Wednesday, October 10, 2007

Harman Gloss FB Al

My pack of the new Harman glossy dried matte paper arrived today and I have had a chance to make several prints. This is by way of a first impressions report, realizing that with further experience I might run into troubles, but so far, wow!

Remember too that this is a test performed on the Canon 5000 and Uwe Steinmuller who is far ahead of me in the testing, says that the new 6100 does blacks a lot better and he also has Epson and HP printers for comparison, as well as samples of the other new papers from Epson and Hahnemuhle.

Anyway, do check out Outbackphoto for his comments on paper but in the mean time and for what it's worth, on the 5000, here's what I'm seeing:


The paper comes in a substantial traditional paper box. There is an inner polythene open ended bag containing the paper. In this box the paper had no dings in the corner and the surface on all sheets so far is flawless - a big improvement over my tests with the first generation papers.

There is a very slight texture to the surface. The paper looks like real darkroom paper. it has a reasonable heft to it. The paper is slightly curved from one end to the other but not across the width (which was a problem with crane museo because it made lining up the paper perfectly in the 5000 problematic and every third sheet had to be reloaded (and this was after the firmware upgrade for the printer). No false loads so far.

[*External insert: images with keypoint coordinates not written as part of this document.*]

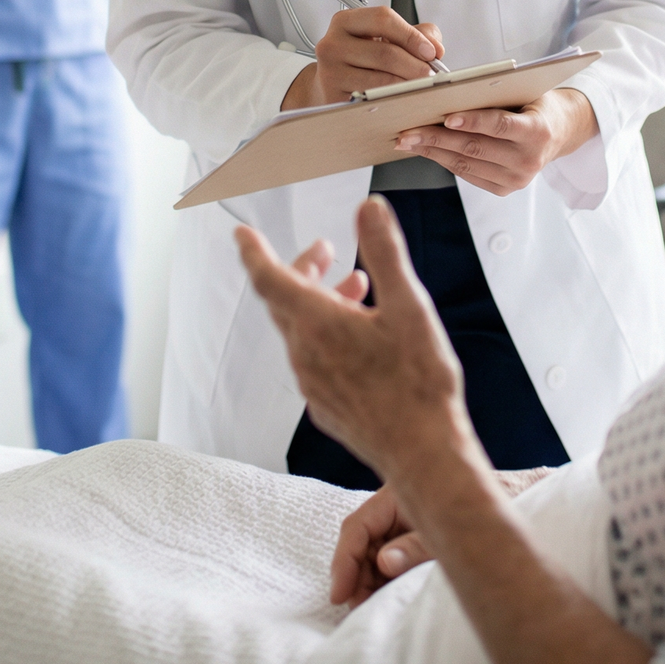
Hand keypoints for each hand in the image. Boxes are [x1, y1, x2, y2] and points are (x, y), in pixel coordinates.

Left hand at [237, 196, 477, 485]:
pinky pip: (314, 359)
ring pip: (302, 330)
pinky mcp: (326, 407)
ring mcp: (313, 384)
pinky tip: (362, 337)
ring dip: (322, 302)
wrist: (423, 454)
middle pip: (286, 301)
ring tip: (359, 288)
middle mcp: (305, 355)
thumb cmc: (418, 383)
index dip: (254, 252)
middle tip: (327, 249)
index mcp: (318, 325)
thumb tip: (369, 209)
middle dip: (302, 268)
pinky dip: (328, 334)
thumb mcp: (409, 305)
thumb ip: (385, 253)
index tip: (242, 234)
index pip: (270, 279)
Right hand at [281, 9, 444, 110]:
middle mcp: (332, 44)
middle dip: (415, 66)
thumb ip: (416, 34)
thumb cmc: (363, 60)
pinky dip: (393, 101)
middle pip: (384, 53)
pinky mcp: (334, 98)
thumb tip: (436, 48)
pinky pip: (372, 100)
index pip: (383, 19)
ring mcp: (330, 72)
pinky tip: (404, 99)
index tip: (431, 52)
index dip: (411, 36)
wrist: (332, 86)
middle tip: (432, 75)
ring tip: (422, 88)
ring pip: (380, 80)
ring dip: (408, 86)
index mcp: (346, 21)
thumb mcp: (386, 38)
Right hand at [330, 467, 553, 606]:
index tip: (340, 594)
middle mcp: (402, 500)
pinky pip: (393, 553)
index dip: (345, 560)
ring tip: (372, 606)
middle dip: (356, 573)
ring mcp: (411, 516)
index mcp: (403, 488)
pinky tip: (388, 593)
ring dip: (370, 577)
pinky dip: (386, 575)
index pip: (358, 524)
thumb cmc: (499, 501)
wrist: (533, 495)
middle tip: (358, 608)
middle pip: (364, 538)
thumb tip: (382, 562)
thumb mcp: (458, 528)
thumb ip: (417, 545)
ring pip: (376, 548)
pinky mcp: (423, 531)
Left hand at [393, 88, 598, 195]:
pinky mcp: (505, 189)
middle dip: (437, 138)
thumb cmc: (536, 103)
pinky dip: (444, 161)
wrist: (560, 132)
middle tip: (408, 130)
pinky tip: (426, 150)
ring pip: (466, 164)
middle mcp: (529, 160)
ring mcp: (517, 179)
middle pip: (475, 148)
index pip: (500, 126)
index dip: (473, 121)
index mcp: (539, 132)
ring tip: (408, 140)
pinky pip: (468, 175)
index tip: (446, 117)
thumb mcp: (526, 93)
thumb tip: (450, 95)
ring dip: (433, 151)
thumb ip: (496, 97)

The surface is shinier than previous papers exc. the latest innova (which I found gray in colour). The white of the Harman paper is neutral but not the blue white of Entrada which can make matting a problem (few mattes are that blue white). I don't think the Harman will be a problem.

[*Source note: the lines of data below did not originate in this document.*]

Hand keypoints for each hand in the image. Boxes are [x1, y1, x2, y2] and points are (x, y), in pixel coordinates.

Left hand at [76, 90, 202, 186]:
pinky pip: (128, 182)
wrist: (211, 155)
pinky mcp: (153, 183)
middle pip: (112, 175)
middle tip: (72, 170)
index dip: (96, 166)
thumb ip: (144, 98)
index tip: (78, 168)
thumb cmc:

OK, enough talk about what it looks like before it goes through the printer, how well does it perform?

On the 5000 here's what I notice. By far this has the least gloss differential of any of the papers I have used (Innova, Hahnemuhle pearl, Crane Silver Rag). Because the paper is smoother and shinier, the uninked areas of the print aren't as noticeably different - you can see it if you hold the print at an angle, but it isn't obvious or objectionable like it was with the previous papers. The rest of the image has the same reflectivity except for absolute black which is just a hair less shiny than the rest of the image. This really is minimal and quite hard to see and frankly isn't an issue. I think I would be quite comfortable selling prints on this surface (first time I can say that about anything other than matte paper).

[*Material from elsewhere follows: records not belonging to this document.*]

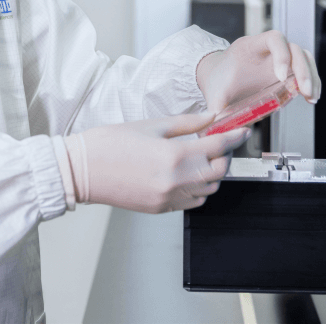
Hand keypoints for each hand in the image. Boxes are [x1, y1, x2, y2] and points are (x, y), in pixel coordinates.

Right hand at [64, 113, 248, 213]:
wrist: (83, 170)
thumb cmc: (110, 143)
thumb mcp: (151, 125)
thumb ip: (186, 123)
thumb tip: (211, 118)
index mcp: (173, 155)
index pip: (218, 146)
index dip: (235, 136)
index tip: (242, 130)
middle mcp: (176, 180)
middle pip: (220, 171)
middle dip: (225, 155)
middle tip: (221, 141)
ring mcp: (169, 197)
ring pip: (210, 188)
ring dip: (213, 172)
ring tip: (203, 156)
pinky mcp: (162, 208)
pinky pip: (194, 200)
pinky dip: (199, 188)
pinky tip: (188, 173)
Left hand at [196, 30, 320, 113]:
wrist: (219, 76)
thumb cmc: (217, 80)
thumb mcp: (215, 93)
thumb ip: (215, 108)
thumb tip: (214, 124)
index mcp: (249, 47)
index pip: (273, 38)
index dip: (281, 54)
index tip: (280, 76)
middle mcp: (267, 50)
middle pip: (294, 49)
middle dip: (303, 69)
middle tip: (303, 91)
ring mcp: (279, 59)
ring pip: (304, 58)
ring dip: (311, 76)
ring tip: (311, 97)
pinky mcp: (286, 70)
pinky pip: (305, 69)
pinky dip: (311, 82)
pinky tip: (310, 97)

The blacks are plenty deep, the shadows show lovely depth, the tonality is excellent either printed as neutral black or as warm tone with the canon driver driver for photoshop. I have not been doing output sharpening and it doesn't seem to be an issue so I suspect dot gain (the spread of ink as it hits the paper) is sig. less than with matte papers.

The images do look quite close to wet darkroom glossy dried matte - a bit shinier than the darkroom prints, overall very nice.

I will continue to experiment but it's looking good.

2 comments:

John Santana said...

I, too, have had fine initial results with this paper, using an Epson 2200 with Epson ink.

What really excited me is what happened when I sprayed the prints with Lyson Print Guard: They looked even better, with a significant darkening of the blackest areas, and more important, the adding of a beautiful depth.

The best way I can describe the effect is that it closely resembles the depth of the "old" Portriga paper. Without the spray, the image seems to sit on the paper, but with it, it almost seems like part of the paper.

BTW, the increase in depth adds separation in the lower values that I've never before obtained with an inkjet print.

Like you, I'm continuing my evaluation, but for the first time since I started printing digital prints, I'm actually excited about the potential.

John Santana

George Barr said...

John:

I'm curious about your experience with the spray - are you using a can or an air brush? If a can, do you have difficulty with the can clogging between uses, does the spray get more uneven with interval use?